A shortage of tank truck drivers, dating back to the earliest days of the pandemic, when roads were far emptier and drivers weren't demanding so much gas, is now putting a strain on those still behind the wheel.

"Those tank truck drivers had to go find jobs somewhere else," Amar said.

The pandemic-fueled run on tank truck drivers comes on top of what industry experts say is a years-long decline in the overall number of CDL-licensed drivers.

"It is a population that, in general, is aging out," Amar said. "It's been really hard to recruit those drivers."

With pipeline hack now putting a squeeze on fuel in addition to a lack of drivers, it's proving to be the perfect storm.

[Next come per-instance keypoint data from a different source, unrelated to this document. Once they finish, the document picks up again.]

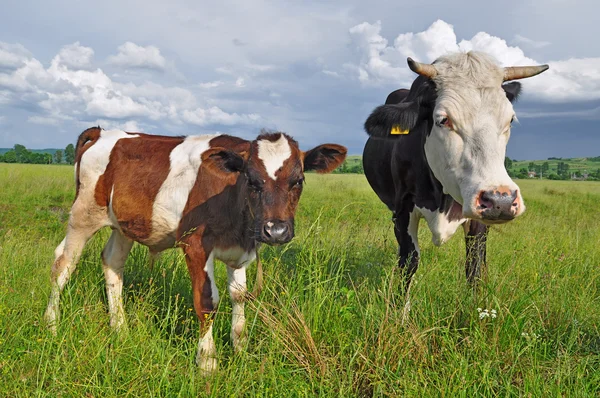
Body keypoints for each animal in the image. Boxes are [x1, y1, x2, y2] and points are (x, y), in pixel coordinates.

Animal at [44, 127, 346, 374]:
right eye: (251, 180)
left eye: (299, 181)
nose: (276, 230)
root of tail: (103, 131)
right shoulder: (196, 245)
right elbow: (207, 302)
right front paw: (208, 364)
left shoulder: (241, 252)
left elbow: (240, 297)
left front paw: (240, 350)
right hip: (84, 214)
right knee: (63, 264)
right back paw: (51, 325)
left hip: (123, 225)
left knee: (112, 263)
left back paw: (120, 329)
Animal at [360, 51, 548, 296]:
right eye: (444, 120)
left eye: (510, 120)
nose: (502, 201)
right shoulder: (402, 210)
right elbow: (409, 261)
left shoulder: (479, 219)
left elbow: (474, 265)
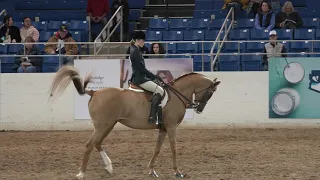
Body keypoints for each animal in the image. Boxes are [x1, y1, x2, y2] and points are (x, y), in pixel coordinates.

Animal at [48, 65, 221, 179]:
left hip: (108, 125)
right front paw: (177, 172)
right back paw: (81, 173)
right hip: (103, 126)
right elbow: (173, 148)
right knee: (90, 145)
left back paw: (109, 168)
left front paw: (152, 171)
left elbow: (157, 149)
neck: (176, 95)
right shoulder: (171, 127)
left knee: (97, 143)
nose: (199, 109)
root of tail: (95, 92)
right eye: (211, 92)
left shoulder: (163, 128)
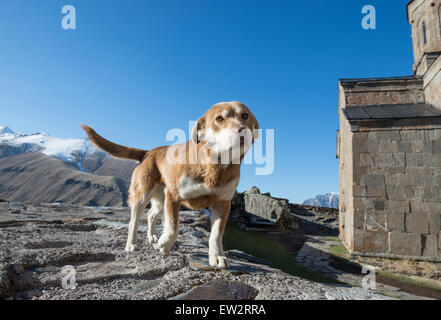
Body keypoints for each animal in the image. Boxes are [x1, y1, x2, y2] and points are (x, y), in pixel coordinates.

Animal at [81, 101, 258, 268]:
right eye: (219, 118)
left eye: (245, 116)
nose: (242, 130)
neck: (214, 164)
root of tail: (148, 152)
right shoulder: (174, 196)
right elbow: (173, 227)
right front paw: (164, 244)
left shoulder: (222, 203)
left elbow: (215, 234)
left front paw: (217, 257)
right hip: (143, 194)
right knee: (134, 221)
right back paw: (132, 244)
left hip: (161, 198)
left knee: (151, 214)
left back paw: (152, 236)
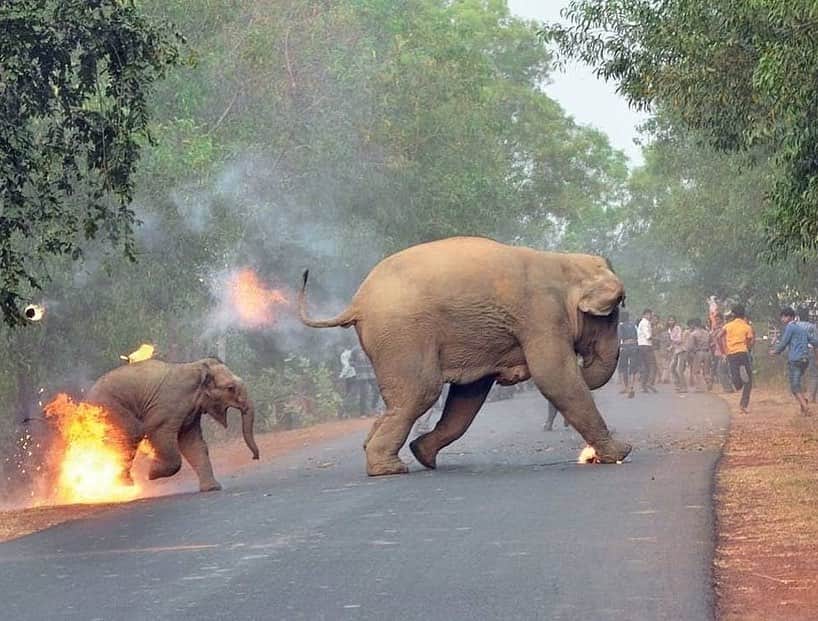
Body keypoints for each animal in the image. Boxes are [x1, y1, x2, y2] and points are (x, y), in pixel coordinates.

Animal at [86, 357, 259, 492]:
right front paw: (151, 474)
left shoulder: (191, 413)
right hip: (110, 408)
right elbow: (159, 432)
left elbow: (193, 443)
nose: (254, 457)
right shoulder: (169, 405)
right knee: (131, 435)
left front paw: (212, 489)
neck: (198, 367)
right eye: (230, 388)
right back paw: (124, 486)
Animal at [299, 236, 631, 476]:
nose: (584, 363)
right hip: (402, 334)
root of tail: (357, 303)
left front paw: (423, 452)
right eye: (612, 314)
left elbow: (469, 395)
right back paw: (389, 469)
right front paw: (621, 452)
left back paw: (390, 454)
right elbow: (555, 377)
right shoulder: (542, 315)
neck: (565, 262)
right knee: (421, 392)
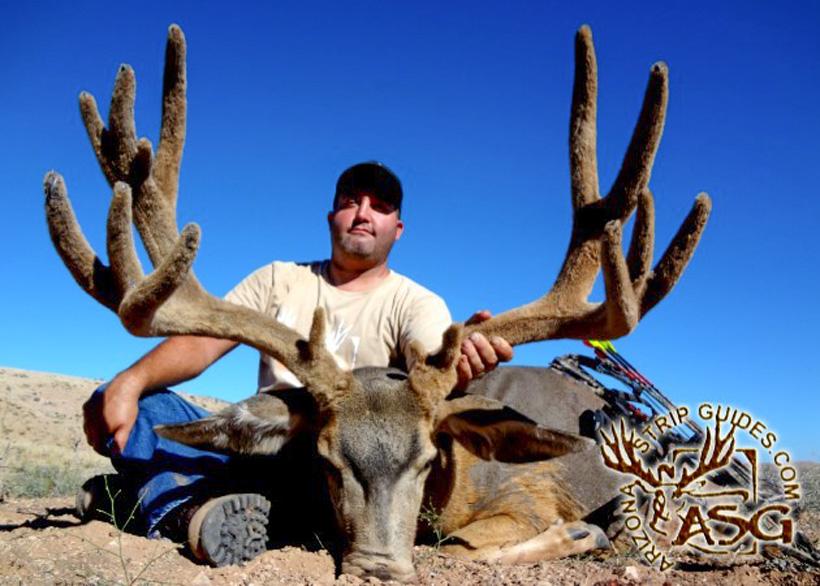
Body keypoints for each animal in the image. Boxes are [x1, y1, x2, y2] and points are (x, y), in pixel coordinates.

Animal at [44, 24, 711, 582]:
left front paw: (579, 534)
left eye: (426, 460)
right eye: (327, 461)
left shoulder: (530, 497)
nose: (378, 570)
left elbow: (467, 547)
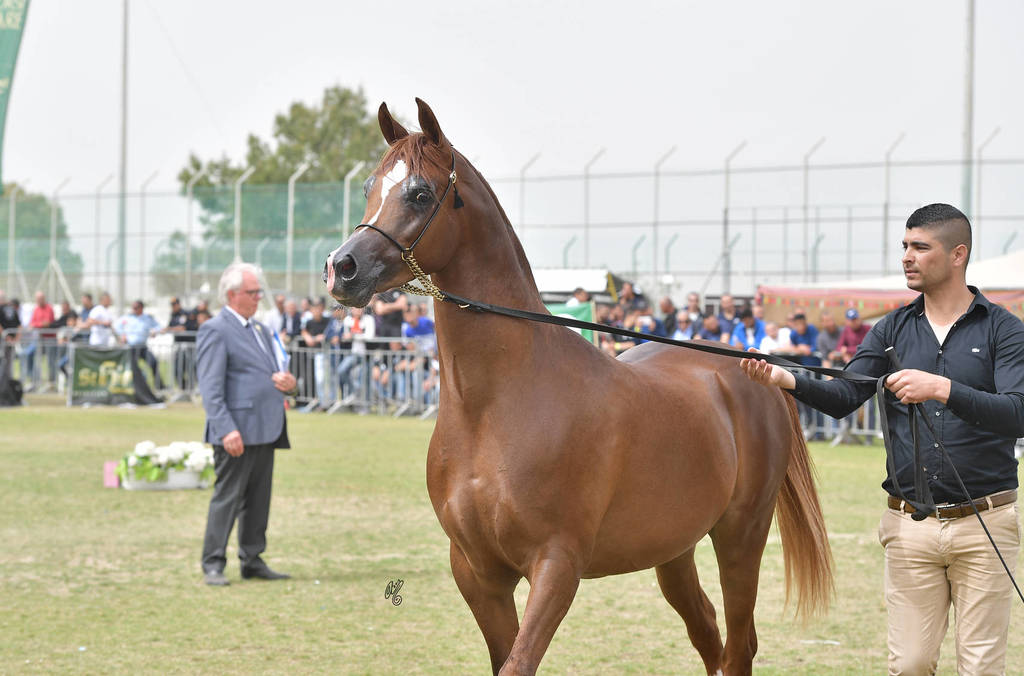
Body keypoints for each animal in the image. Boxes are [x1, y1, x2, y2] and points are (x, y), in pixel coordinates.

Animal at [324, 98, 833, 676]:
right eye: (369, 185)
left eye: (419, 193)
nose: (342, 269)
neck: (496, 408)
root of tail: (759, 372)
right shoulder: (478, 573)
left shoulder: (556, 564)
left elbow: (520, 662)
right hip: (673, 549)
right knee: (709, 635)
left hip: (740, 537)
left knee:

"You're going to have truckers that will need to go further distances to pick up the gas that is needed," Amar said.

Drivers still on the job are now able to work longer hours to pick up and deliver fuel while the pipeline is down after the feds waived an hours of service requirement. But even once the pipeline is back up and running, Amar says this problem will persist, especially as more cars take to the road this summer, which will translate to heftier prices at the pump.

"If we're seeing this already in the month of May, I think we're just at the beginning of it," Amar said.